The Papers H. N. Brailsford (1873-1958)

Archive Collection

Scope and Content

The papers include correspondence files many of which relate to his career as a war correspondent, journalist and political academic as well as more personal letters to his family. These files include correspondence on the Spanish Civil War 1936-9; correspondence concerning Brailsford memorandum on German neutrality, 1949-50 and correspondence regarding India 1946.

The collection also includes some early photographs dating from 1903 when Brailsford was on a relief mission to Macedonia, as a member of the Balkan Committee and photographs from later trips to India in 1931 and Russia in 1920, along with some family pictures. These will be transferred to the People's History Museum.

There are also transcripts of historical, literary and journalist articles written by Brailsford as well as the manuscript of his book The Levellers and the English Revolution, 1961.

The collection does contain some published material; a Leveller pamphlet dated 1649 (a gift from Harold Laski to Brailsford), A Greek New Testament, a Latin dictionary, a Greek Lexicon, and a complete works of Plato. These along with the earliest archival item in the collection, Brailsford's philosophy notes from Professor Caird represent Brailsford, the classical scholar.

The collection also includes correspondence and other items belonging to Brailsford's German born wife, Eva Maria.

Administrative / Biographical History

Henry Noel Brailsford (1873-1958) was the son of a Methodist minister. Although born in Yorkshire, he was raised and educated in Scotland, where his father had congregations in Edinburgh and Glasgow. At Glasgow University, he studied classics and philosophy under the distinguished scholar Gilbert Murray, who was to remain a friend and mentor throughout his life. Abandoning an early academic career, he started his long life as a writer and journalist. However, like Ernest Hemingway, he wished to experience history at first hand and joined Philhellennic Legion in their struggle against the Turks and saw combat in the disastrous Thessaly campaign of 1897, where he was wounded.

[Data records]
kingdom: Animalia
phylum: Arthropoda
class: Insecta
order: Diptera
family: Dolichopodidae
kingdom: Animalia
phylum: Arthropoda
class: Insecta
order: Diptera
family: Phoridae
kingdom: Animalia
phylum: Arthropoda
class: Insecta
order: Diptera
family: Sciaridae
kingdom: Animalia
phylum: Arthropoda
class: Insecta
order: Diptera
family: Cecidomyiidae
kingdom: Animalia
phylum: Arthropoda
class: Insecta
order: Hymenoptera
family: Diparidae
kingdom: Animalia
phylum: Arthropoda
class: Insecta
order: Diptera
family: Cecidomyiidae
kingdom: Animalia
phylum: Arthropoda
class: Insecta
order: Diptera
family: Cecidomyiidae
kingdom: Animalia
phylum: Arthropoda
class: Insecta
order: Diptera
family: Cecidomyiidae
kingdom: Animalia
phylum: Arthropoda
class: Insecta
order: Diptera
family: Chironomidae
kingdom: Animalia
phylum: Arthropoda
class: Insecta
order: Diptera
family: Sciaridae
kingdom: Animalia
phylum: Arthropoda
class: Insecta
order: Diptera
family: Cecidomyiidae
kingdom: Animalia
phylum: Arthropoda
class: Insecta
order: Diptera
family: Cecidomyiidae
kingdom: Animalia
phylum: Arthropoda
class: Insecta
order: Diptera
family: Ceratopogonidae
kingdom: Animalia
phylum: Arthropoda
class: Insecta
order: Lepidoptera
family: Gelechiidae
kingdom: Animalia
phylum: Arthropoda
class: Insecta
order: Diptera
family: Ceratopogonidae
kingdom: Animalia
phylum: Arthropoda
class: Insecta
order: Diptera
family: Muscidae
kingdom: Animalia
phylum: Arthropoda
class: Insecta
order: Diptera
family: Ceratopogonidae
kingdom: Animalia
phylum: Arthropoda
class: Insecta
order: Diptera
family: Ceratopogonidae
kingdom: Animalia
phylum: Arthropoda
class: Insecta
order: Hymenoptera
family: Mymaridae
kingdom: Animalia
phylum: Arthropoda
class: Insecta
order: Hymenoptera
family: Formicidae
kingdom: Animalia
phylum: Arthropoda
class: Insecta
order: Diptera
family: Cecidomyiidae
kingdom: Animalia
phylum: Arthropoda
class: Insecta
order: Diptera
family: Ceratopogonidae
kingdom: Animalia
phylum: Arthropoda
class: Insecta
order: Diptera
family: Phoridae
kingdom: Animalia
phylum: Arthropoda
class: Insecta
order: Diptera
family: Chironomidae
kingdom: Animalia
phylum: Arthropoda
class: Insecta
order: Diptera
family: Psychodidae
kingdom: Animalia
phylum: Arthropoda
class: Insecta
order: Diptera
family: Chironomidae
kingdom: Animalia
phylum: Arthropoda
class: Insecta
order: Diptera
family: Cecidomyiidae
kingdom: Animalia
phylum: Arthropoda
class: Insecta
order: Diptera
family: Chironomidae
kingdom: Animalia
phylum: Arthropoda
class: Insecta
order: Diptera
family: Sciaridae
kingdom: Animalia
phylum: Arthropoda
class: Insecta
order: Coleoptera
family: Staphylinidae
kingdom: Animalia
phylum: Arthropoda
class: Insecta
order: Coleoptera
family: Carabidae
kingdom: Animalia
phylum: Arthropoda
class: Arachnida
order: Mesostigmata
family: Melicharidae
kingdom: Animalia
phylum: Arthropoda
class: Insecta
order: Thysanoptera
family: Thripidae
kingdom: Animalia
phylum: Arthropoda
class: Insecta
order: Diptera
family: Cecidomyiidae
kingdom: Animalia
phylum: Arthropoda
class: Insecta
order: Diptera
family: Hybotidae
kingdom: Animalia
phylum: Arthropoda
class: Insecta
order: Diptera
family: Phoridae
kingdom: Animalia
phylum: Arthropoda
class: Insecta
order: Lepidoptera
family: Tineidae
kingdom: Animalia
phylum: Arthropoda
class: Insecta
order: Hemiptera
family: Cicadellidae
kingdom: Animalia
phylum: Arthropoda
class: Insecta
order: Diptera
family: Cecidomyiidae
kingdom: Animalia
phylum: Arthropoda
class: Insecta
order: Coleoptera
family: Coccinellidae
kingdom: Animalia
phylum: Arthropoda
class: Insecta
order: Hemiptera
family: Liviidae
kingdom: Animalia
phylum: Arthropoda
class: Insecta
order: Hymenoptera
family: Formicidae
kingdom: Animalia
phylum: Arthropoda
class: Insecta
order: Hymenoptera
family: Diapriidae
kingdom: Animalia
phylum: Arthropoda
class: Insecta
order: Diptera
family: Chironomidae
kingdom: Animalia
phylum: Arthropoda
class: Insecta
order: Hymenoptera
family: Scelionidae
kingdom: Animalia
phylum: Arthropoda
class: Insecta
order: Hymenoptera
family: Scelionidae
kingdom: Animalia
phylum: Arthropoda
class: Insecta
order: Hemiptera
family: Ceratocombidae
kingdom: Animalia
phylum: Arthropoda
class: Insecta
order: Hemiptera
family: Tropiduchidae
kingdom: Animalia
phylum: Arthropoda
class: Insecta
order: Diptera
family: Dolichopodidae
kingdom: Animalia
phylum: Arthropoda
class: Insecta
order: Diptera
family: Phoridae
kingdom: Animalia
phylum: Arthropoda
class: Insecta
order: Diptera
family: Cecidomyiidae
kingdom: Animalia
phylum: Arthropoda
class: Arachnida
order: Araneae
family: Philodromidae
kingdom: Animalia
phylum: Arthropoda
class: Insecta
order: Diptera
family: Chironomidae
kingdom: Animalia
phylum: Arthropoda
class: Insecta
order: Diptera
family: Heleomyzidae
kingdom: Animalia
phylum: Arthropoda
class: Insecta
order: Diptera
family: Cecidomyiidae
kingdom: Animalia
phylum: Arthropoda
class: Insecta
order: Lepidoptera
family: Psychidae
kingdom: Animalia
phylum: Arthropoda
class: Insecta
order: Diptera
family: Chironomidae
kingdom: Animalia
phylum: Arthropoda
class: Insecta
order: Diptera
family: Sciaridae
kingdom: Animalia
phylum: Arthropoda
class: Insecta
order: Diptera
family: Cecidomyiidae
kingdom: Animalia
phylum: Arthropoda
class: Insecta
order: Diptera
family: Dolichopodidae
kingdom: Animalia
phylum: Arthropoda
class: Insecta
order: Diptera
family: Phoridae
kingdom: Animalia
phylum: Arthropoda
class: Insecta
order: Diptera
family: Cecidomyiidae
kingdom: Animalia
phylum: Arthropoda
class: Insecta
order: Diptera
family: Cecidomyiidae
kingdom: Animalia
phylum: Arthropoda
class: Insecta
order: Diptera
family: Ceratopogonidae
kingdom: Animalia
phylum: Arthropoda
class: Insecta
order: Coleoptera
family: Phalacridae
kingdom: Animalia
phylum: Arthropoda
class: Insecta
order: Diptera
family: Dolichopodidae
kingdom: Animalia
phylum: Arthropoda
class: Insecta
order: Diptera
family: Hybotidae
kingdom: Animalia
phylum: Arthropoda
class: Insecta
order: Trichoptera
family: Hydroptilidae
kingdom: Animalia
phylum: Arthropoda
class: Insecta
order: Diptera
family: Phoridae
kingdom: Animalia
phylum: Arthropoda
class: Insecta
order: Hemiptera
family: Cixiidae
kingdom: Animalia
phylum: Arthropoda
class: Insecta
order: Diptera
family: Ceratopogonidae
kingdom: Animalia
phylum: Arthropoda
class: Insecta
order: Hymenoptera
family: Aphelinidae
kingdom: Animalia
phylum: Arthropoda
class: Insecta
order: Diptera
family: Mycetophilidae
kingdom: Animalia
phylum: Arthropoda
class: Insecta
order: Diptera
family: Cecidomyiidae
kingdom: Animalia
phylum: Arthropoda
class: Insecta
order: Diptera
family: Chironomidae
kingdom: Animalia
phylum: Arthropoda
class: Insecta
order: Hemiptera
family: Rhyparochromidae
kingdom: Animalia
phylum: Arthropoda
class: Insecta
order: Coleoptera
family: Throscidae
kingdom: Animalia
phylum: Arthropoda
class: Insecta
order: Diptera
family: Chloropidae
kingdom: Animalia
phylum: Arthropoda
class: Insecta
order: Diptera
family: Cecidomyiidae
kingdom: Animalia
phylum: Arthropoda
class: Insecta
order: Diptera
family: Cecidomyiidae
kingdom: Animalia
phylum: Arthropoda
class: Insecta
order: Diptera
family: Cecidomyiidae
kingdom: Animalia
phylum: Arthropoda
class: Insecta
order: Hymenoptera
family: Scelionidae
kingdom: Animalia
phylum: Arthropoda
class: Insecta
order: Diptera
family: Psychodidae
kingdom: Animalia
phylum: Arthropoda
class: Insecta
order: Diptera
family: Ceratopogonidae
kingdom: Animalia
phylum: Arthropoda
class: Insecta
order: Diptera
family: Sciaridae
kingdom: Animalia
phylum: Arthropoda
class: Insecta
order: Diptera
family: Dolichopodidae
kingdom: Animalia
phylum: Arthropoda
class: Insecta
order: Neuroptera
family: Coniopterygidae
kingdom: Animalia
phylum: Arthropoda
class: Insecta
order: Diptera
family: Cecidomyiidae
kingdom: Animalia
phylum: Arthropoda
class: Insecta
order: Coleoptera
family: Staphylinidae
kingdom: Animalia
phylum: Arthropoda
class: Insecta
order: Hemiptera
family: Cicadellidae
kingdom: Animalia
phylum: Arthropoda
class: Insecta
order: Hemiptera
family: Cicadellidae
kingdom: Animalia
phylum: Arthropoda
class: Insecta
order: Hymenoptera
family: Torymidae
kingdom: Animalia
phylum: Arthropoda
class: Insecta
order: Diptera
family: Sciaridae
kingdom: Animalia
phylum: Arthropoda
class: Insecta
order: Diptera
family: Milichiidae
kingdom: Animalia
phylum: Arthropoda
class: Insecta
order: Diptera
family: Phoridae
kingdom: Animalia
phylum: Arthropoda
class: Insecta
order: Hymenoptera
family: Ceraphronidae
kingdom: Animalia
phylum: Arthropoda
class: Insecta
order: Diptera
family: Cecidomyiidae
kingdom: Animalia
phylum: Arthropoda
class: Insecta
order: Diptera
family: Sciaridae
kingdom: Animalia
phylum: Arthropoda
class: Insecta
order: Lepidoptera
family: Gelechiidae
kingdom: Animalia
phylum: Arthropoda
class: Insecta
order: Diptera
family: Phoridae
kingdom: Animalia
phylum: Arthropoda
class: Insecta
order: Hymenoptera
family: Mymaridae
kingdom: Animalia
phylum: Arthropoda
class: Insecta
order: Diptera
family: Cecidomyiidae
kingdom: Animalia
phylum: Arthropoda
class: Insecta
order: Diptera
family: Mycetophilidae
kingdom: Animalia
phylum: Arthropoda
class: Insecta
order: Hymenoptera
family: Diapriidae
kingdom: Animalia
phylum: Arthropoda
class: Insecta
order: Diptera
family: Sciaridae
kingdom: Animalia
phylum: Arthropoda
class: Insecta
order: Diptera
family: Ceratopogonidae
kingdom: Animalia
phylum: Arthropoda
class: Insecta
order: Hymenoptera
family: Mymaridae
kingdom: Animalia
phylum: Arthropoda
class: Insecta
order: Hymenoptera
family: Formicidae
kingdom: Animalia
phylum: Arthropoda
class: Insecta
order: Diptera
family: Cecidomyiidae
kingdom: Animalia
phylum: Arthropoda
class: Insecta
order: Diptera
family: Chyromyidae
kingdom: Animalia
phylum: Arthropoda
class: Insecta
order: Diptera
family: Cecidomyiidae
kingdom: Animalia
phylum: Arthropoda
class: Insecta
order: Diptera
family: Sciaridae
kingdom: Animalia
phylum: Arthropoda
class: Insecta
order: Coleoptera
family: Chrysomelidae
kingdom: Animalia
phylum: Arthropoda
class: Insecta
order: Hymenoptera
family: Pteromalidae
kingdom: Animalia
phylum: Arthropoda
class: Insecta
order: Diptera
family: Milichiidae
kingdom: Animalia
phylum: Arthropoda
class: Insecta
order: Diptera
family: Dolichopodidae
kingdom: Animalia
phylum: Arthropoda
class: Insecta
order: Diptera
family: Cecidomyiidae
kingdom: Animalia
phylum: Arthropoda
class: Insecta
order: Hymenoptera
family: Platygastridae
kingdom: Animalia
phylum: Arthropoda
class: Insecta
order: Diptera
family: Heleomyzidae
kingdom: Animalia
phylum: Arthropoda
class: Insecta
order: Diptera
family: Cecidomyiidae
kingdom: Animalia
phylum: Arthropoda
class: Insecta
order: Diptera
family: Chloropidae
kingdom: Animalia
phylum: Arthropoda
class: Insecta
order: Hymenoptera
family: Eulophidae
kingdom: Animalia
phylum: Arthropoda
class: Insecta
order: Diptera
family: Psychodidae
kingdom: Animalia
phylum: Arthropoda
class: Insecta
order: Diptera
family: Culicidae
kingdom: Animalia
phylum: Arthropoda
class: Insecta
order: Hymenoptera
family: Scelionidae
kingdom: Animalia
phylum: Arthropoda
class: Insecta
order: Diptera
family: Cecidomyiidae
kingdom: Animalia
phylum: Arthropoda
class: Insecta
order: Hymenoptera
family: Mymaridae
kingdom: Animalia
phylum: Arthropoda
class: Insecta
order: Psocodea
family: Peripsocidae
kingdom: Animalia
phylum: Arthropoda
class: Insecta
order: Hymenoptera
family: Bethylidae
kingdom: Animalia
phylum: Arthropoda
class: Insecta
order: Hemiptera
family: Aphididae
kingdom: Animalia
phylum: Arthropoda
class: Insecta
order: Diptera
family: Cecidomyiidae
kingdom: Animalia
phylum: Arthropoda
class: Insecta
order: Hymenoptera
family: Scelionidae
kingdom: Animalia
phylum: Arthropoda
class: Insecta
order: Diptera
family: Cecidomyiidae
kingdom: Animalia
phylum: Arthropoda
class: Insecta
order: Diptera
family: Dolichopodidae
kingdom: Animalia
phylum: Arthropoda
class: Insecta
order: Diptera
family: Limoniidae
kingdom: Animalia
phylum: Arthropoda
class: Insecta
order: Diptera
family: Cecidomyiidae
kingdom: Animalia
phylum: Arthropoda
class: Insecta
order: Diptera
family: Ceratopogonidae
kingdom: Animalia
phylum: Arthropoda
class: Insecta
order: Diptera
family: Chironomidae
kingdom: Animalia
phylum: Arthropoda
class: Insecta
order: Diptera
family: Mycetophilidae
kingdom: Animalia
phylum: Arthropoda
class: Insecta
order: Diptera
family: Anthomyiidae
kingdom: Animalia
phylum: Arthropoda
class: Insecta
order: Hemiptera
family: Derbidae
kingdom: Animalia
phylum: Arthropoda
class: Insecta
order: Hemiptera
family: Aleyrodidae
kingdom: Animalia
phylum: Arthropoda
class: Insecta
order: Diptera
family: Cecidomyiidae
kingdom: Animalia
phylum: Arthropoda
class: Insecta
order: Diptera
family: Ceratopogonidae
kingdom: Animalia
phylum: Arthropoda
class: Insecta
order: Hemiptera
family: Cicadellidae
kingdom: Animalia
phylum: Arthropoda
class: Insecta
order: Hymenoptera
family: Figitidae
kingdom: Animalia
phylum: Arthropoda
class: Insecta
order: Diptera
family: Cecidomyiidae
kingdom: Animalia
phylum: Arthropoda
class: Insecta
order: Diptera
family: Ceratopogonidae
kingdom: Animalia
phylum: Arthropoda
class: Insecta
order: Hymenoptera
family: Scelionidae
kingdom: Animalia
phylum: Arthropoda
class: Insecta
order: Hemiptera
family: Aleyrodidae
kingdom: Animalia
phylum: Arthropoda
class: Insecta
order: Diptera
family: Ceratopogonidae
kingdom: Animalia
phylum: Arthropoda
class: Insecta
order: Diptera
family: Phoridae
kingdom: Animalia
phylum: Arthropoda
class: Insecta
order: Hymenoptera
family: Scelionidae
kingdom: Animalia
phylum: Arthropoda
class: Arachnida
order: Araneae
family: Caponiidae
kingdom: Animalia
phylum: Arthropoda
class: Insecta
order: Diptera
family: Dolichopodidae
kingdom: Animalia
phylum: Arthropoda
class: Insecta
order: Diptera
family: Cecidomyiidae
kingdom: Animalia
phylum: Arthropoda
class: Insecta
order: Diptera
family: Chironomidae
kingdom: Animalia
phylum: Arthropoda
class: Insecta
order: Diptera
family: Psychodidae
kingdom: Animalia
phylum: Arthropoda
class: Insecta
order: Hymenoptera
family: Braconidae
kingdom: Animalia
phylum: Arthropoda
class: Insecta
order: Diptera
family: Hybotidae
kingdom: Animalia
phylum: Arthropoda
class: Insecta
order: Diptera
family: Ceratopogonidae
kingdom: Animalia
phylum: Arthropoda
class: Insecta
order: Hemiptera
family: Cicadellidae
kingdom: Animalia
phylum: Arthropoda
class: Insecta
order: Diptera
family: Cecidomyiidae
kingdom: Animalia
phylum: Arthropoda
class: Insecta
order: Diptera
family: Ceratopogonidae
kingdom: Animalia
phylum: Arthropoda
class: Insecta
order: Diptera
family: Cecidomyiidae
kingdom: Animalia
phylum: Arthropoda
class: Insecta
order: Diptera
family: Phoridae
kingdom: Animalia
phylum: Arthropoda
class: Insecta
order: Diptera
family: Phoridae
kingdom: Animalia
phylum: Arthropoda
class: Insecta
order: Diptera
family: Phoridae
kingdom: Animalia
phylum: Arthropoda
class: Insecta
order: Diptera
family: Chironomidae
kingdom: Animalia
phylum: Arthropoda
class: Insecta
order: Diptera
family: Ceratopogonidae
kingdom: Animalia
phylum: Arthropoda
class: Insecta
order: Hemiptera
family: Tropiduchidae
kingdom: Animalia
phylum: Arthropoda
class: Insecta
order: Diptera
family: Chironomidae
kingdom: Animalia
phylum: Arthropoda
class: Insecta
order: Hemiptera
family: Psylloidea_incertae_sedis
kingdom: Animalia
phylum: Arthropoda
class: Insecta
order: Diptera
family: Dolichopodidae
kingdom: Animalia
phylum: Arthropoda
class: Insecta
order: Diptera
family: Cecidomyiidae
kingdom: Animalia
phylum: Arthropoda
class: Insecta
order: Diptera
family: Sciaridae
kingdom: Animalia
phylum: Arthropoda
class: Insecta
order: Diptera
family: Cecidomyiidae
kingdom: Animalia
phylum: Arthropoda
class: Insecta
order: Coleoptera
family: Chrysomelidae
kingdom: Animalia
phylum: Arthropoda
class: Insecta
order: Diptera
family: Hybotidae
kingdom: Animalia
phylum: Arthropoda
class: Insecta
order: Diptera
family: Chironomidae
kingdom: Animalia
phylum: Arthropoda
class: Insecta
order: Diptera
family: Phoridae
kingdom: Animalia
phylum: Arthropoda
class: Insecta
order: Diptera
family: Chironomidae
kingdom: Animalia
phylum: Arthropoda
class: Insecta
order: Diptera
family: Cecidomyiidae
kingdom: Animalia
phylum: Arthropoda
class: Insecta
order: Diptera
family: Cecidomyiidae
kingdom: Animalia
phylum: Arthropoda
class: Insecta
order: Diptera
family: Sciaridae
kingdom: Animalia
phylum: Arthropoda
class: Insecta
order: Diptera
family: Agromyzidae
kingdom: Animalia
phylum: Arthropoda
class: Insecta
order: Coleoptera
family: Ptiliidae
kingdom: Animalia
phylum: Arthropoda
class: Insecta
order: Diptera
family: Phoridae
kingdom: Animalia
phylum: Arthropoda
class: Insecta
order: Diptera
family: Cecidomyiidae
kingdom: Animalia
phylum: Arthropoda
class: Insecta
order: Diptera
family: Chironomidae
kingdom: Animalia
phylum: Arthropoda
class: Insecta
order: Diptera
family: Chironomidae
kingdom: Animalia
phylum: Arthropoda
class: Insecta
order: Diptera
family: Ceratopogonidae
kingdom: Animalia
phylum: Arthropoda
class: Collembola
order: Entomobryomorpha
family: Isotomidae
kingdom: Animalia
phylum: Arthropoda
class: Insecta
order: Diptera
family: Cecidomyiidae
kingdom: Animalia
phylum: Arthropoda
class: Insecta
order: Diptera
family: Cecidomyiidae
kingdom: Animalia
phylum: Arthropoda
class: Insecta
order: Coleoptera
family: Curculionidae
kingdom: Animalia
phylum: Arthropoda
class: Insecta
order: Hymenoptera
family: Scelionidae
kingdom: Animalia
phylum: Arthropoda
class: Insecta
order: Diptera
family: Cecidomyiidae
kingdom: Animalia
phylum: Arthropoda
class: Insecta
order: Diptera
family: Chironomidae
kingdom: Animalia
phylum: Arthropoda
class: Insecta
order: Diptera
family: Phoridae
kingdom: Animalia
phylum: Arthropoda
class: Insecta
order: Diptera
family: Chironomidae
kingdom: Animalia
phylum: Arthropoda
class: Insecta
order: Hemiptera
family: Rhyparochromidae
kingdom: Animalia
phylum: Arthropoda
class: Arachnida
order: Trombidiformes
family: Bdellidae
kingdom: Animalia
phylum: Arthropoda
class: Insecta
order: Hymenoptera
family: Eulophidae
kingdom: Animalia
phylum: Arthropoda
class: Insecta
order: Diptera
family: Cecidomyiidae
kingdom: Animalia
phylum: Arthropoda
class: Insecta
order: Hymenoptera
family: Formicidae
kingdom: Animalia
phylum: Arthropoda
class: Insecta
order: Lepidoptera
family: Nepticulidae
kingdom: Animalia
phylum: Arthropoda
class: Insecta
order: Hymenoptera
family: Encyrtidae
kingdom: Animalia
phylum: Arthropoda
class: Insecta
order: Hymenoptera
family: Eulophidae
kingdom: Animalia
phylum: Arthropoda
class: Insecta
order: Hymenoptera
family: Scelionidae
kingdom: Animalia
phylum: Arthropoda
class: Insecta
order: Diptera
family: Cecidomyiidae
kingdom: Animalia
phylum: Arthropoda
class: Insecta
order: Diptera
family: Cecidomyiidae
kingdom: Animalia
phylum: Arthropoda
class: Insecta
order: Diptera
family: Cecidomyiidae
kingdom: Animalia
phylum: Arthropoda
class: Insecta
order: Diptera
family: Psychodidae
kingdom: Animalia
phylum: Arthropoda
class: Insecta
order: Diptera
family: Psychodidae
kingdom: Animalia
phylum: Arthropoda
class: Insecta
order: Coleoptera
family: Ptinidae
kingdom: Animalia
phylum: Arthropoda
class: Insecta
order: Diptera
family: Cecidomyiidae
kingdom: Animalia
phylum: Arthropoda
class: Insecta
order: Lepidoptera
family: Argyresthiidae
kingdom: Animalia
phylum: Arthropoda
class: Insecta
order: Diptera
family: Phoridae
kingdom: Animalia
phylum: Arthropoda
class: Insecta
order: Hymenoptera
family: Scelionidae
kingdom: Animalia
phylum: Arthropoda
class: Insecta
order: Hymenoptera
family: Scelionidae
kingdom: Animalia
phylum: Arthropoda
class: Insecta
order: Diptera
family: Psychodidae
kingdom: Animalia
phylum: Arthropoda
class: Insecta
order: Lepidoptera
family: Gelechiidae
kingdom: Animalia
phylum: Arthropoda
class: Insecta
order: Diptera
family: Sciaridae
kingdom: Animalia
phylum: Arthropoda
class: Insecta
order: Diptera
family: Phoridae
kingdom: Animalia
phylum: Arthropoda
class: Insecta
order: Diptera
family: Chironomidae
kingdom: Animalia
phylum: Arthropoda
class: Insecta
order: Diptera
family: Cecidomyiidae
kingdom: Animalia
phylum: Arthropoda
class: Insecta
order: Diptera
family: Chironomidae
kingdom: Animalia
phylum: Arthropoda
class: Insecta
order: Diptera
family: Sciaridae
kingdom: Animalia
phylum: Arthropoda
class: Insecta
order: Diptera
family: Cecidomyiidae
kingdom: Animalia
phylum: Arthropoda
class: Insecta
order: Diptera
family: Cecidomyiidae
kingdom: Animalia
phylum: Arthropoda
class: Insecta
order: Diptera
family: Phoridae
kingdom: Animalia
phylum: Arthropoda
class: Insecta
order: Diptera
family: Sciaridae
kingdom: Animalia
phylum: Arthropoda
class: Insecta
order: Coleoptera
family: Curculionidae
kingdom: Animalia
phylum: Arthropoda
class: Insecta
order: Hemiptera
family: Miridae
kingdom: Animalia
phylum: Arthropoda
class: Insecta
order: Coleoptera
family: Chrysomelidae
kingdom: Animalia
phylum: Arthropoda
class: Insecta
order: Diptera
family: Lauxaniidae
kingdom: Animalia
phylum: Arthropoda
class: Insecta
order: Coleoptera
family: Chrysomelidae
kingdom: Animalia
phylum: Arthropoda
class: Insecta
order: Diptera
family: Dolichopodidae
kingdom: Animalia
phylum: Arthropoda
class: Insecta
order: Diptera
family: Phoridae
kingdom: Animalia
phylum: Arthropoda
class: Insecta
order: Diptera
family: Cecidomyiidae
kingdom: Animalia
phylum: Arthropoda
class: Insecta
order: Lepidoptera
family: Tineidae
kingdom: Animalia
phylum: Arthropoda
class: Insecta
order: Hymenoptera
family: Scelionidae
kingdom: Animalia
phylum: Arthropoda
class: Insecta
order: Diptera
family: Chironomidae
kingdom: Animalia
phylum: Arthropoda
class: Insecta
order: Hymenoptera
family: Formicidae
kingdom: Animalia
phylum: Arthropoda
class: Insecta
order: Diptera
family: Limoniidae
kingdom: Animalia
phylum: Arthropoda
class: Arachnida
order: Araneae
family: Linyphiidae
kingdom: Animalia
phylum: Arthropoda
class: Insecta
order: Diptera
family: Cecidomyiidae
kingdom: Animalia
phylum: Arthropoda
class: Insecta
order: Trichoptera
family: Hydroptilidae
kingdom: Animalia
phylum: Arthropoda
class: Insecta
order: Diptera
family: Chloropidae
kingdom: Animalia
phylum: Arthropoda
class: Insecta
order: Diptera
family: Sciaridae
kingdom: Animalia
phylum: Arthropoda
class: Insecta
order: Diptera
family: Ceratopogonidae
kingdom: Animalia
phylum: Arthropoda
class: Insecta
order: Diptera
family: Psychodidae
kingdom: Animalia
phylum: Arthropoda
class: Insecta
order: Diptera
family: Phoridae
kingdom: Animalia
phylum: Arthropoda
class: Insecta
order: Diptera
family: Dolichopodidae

Problem set ->
1. Translate this sentence from the Brailsford archive description into Spanish: "The collection also includes correspondence and other items belonging to Brailsford's German born wife, Eva Maria."
2. Write the next part of the Brailsford archive description, picking up after its final sentence.
The listing is separate material, apart from the Brailsford archive description.

Expected results ->
1. La colección también incluye correspondencia y otros objetos pertenecientes a Eva Maria, la esposa de Brailsford, nacida en Alemania.

2.
This interest in Greece and the Balkans was to remain with him for the rest of his life. He was to report for the Manchester Guardian on the military situations in Macedonia and Crete in 1899 and at the front in the Balkan war of 1912. He was a prominent member of the Balkan Committee and led a relief mission to Macedonia in 1903. In 1913 he was appointed to the Carnegie Commission of Enquiry on the origin of the Balkan Wars. At the end of his life he took an active interest in Tito's Yugoslavia.

His interest in the Balkans led him into contact with the exiled Russians, which included Lenin, Trotsky, Kropotkin, Miuluikov and Theodore Rothstein. He fully supported the Russian Revolution and was an early admirer of the Soviet Union, although his later views on it became somewhat equivocal. He particularly did not agree with their curtailment of freedom of expression. He was never a member of the Communist Party.

Brailsford's politics were never revolutionary and more of the persuasive Socialist kind. He joined Glasgow Fabian Society as a student and was to remain a member all his life, writing pamphlets and lecturing at summer schools, although never becoming involved in its inner circle. He was more prominent in the ILP and edited the Party's journal, the New Leader from 1922 to 1925. He managed to raise its circulation by covering a wide range of subjects written by a number of distinguished authors. However he failed to eliminate a continuing deficit and was dismissed. When the ILP disaffiliated from the Labour Party, Brailsford did not go with them.

Brailsford maintained a lifetime concern for international peace and disarmament and was a long-time opponent of imperialism. At the end of both the First and the Second World War he advocated more considerate terms for Germany than was appreciated by the victorious powers. He was a member of the Union of Democratic Control. He was a very active supporter of the Republican cause in the Spanish Civil war. His opposition to the anarchist POUM led him into conflict with George Orwell. The Labour Party's Advisory Committee on Imperial Questions also sought his advice. He maintained an interest in India and corresponded with Indian nationalists and visited India in 1946.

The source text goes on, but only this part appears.